Basically, Oktoberfest was a kegger thrown by Prince Ludwig of Bavaria in 1810 to celebrate his marriage to some hottie from Saxony-Hildburghausen. Ludwig was so proud of his score that he even wanted to show her off to the commoners of the surrounding area.

The party was notable because of its all-inclusiveness. Stick-up-their-ass nobles hammered warm beer with farm folk as Ludwig held sway over the entire affair like a millionaire hip-hop mogul at a release party.

According to the historians at Beer Advocate, brew wasn't even the focus of the first Oktoberfest. Apparently, it was built around a large agricultural show and a horse race. Beer was surely imbibed, but it didn't occupy its vaunted place at the heart of Oktoberfest until some years later.

The event is hugely popular in and around Munich, my friend said. Most other cities in Germany host some form of Oktoberfest or another, and much beer is quaffed. Turns out our German allies are as keen on making excuses to drink in the middle of the day as people from Cleveland.

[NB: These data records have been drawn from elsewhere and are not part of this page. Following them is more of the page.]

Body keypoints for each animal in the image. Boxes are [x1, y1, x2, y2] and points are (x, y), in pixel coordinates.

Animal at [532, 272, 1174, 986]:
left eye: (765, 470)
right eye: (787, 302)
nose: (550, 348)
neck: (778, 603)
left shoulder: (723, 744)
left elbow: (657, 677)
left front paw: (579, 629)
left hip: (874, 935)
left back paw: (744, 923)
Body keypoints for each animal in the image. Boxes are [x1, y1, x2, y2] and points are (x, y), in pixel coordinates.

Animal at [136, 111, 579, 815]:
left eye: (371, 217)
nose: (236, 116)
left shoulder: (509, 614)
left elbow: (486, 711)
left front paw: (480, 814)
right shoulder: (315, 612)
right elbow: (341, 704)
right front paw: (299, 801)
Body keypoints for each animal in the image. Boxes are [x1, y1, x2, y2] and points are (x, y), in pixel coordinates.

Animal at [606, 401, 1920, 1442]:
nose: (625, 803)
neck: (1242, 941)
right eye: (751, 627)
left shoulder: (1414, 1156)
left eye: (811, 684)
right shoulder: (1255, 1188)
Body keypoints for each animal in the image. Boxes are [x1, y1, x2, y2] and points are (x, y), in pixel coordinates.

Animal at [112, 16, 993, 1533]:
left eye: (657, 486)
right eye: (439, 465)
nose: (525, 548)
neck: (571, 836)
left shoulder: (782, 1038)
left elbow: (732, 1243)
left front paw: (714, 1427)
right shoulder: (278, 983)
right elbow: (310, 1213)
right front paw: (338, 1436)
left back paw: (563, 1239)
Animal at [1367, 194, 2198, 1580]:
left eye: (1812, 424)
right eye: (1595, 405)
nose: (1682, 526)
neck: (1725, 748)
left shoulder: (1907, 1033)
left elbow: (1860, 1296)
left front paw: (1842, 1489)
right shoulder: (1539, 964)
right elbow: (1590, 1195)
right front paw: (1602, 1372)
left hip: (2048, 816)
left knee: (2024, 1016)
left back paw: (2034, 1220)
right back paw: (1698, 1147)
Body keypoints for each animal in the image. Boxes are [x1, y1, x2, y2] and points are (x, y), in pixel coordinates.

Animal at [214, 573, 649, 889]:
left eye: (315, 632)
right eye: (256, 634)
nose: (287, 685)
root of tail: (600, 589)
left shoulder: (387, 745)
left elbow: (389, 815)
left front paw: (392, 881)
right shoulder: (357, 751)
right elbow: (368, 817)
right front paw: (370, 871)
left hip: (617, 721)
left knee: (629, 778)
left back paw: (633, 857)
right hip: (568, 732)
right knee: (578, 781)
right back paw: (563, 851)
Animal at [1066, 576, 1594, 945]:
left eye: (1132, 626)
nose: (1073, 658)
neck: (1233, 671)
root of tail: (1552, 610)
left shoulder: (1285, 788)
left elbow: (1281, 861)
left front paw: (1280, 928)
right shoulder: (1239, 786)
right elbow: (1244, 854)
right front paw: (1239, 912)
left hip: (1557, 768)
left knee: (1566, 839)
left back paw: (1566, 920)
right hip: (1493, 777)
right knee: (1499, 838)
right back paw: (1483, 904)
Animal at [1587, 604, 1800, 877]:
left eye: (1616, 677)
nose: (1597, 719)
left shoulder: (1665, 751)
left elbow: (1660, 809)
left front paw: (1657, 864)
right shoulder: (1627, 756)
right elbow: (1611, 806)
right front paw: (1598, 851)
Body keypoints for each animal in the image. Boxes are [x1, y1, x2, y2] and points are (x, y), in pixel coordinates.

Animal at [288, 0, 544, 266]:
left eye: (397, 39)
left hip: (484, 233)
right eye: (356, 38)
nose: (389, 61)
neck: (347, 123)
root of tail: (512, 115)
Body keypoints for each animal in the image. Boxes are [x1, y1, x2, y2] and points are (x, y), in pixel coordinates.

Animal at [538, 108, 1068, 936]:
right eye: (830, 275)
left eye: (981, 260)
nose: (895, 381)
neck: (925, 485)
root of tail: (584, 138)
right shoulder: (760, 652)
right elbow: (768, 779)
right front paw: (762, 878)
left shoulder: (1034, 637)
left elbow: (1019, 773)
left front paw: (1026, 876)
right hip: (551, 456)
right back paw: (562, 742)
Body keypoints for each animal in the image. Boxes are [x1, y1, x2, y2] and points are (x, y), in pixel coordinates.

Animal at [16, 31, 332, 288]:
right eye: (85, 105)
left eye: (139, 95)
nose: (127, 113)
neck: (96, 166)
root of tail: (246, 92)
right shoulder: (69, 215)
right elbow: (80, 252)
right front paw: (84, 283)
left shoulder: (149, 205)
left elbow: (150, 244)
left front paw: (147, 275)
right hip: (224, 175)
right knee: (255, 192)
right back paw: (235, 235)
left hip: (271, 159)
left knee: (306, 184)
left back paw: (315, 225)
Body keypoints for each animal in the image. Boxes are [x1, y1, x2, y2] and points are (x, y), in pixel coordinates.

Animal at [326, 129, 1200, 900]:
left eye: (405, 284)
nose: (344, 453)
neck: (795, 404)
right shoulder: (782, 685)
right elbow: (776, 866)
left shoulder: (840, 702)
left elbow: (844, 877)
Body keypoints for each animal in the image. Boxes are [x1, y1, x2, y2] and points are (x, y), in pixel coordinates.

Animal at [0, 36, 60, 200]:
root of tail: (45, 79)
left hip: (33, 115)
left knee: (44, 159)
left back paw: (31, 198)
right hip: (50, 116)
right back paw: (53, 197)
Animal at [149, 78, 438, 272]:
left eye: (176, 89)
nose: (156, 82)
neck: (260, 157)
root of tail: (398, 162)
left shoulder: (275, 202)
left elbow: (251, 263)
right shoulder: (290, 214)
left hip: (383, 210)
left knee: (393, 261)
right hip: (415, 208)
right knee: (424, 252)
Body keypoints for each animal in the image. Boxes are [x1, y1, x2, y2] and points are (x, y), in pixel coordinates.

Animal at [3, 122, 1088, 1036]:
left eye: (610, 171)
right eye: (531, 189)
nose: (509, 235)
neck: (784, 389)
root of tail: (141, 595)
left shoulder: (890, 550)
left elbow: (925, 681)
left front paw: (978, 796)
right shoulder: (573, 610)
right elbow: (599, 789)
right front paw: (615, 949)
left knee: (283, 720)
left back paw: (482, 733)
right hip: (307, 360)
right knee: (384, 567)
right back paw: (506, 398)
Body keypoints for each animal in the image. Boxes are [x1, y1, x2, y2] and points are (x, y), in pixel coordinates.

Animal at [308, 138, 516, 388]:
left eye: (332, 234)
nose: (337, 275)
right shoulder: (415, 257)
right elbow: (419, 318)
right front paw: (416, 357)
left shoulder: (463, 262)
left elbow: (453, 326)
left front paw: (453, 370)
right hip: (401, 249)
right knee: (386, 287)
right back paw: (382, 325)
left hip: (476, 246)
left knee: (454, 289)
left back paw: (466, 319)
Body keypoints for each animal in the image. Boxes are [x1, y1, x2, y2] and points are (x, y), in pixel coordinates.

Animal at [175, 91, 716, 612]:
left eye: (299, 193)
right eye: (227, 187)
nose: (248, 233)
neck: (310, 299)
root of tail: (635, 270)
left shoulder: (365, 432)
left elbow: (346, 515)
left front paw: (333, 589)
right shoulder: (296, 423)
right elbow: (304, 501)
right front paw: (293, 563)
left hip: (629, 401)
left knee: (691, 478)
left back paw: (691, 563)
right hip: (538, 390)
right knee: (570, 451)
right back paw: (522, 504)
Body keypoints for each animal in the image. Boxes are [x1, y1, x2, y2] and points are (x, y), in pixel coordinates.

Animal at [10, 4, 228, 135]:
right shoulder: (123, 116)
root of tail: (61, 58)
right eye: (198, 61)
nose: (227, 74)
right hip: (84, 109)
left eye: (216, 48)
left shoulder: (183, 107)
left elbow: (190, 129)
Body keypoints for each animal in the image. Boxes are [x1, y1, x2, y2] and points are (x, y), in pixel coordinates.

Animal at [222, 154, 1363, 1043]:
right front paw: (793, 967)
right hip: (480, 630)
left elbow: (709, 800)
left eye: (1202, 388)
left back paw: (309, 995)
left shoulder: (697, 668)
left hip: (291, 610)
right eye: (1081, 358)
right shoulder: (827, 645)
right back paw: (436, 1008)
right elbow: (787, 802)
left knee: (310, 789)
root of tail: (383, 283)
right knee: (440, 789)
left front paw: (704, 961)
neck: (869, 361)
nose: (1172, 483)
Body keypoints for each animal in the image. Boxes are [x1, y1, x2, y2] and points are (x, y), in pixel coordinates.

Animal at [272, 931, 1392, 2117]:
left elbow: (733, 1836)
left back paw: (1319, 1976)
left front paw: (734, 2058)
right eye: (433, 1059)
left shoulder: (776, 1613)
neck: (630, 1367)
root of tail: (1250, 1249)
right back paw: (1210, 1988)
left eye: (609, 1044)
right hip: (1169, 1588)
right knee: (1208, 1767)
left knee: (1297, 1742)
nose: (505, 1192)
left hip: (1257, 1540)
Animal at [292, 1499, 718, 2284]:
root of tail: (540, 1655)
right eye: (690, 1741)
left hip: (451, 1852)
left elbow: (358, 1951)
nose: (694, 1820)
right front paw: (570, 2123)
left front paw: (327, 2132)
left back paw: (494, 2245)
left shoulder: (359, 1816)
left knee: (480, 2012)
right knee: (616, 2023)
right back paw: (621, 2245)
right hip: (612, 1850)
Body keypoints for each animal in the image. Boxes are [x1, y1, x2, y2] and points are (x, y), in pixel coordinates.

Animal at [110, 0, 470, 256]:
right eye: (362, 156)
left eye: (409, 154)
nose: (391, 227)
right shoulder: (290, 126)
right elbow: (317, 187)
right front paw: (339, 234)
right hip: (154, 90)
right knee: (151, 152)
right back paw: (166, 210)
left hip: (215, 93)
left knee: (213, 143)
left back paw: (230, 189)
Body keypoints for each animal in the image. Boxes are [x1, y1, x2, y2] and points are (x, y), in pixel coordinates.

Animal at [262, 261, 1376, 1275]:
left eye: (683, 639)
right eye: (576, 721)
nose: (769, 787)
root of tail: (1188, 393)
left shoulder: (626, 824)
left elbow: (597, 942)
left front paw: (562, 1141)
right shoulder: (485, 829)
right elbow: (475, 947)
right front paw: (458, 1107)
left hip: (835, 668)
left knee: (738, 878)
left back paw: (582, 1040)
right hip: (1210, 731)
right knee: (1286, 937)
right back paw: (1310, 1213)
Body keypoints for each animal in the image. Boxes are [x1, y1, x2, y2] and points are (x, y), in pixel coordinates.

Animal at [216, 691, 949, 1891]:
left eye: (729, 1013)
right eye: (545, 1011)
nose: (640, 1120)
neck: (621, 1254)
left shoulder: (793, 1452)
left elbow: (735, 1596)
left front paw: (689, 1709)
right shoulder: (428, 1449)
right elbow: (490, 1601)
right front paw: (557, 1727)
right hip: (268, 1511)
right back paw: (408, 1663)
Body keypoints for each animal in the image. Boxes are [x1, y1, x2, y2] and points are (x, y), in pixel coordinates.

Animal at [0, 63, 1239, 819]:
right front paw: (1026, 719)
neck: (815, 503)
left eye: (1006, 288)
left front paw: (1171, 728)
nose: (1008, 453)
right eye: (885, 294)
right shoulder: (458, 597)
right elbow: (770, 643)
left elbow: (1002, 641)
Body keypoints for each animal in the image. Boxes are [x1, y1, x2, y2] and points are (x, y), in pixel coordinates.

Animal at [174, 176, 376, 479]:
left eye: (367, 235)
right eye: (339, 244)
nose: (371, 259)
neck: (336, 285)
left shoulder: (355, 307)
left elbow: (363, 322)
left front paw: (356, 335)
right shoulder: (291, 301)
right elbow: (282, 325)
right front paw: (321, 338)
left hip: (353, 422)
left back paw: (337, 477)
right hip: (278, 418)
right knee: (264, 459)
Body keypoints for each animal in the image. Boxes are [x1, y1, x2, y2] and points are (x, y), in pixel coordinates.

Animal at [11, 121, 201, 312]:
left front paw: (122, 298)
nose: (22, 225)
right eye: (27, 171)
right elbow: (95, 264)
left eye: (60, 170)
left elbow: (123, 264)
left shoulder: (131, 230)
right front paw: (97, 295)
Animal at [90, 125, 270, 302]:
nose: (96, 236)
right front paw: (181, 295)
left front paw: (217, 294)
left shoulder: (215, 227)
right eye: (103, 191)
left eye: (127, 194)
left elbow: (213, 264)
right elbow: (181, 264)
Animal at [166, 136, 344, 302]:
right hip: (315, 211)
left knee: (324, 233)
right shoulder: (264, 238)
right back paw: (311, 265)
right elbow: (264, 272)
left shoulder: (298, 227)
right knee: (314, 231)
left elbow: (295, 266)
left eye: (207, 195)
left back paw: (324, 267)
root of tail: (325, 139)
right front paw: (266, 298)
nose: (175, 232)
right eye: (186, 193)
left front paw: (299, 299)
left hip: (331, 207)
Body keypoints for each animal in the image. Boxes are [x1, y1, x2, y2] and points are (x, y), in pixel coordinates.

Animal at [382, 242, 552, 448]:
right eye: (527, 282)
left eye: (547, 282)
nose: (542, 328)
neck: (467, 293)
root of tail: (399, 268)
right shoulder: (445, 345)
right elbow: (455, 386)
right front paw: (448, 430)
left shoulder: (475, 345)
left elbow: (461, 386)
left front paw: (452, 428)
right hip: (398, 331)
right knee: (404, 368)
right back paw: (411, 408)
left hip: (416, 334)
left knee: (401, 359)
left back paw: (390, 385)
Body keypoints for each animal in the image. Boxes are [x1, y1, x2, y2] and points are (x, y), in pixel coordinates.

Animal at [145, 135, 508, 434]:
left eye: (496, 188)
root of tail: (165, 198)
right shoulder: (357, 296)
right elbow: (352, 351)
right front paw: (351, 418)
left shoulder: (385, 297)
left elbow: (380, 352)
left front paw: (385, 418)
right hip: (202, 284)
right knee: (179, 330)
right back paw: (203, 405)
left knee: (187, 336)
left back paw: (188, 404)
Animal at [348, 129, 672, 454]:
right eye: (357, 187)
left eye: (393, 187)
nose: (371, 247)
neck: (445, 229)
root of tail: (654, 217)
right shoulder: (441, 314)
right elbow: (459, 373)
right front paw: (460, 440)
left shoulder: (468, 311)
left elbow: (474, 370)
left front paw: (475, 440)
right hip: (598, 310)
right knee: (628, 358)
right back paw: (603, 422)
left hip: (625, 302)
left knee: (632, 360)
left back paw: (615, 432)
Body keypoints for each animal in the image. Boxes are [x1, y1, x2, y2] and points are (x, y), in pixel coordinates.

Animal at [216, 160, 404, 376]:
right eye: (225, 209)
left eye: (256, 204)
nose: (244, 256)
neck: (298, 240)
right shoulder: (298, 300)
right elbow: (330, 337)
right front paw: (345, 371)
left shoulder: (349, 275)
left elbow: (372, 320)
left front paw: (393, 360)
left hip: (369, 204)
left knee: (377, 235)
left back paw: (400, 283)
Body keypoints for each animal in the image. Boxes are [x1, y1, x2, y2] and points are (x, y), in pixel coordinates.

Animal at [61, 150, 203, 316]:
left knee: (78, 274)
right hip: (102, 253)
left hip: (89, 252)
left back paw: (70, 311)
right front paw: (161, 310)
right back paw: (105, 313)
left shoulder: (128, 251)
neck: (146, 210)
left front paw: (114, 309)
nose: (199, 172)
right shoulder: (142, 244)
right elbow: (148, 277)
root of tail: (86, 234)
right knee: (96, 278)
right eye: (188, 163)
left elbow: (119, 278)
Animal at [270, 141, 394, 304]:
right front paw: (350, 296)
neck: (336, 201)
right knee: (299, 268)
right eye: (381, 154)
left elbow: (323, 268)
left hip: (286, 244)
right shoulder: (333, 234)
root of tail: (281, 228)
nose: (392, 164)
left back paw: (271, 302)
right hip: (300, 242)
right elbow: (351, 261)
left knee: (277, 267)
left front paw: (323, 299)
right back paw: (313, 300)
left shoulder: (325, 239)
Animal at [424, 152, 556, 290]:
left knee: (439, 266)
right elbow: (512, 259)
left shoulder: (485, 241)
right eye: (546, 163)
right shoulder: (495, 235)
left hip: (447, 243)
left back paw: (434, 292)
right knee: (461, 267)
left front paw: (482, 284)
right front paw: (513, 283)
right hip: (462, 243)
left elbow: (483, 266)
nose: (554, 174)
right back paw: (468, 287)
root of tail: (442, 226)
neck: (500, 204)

Which is all fine, but I'd like to see a bit more of the inclusive spirit notable in the first Oktoberfest exhibited in our variety. Most Oktoberfest celebrations I've attended are populated by the BMW and whitebread professional classes and not so much by those of the blue-collar variety. Oktoberfests are held primarily in high-end college towns and within posh neighborhoods in large cities.

Anyway, Southern Oregon does Oktoberfest right. You can find them in every town in the area, and it's always a good time.

In fact, this year's Oktoberfest celebration at Jacksonville's Schoolhaus Brewhaus has been expanded to three days, starting Friday, Sept. 27, and running to Sunday, Sept. 29.

Hope to see you there. And let's keep the lederhosen to a minimum. I don't know whether I can talk while looking at the spindly, ghost-white legs of a 54-year-old accountant from Talent for three days.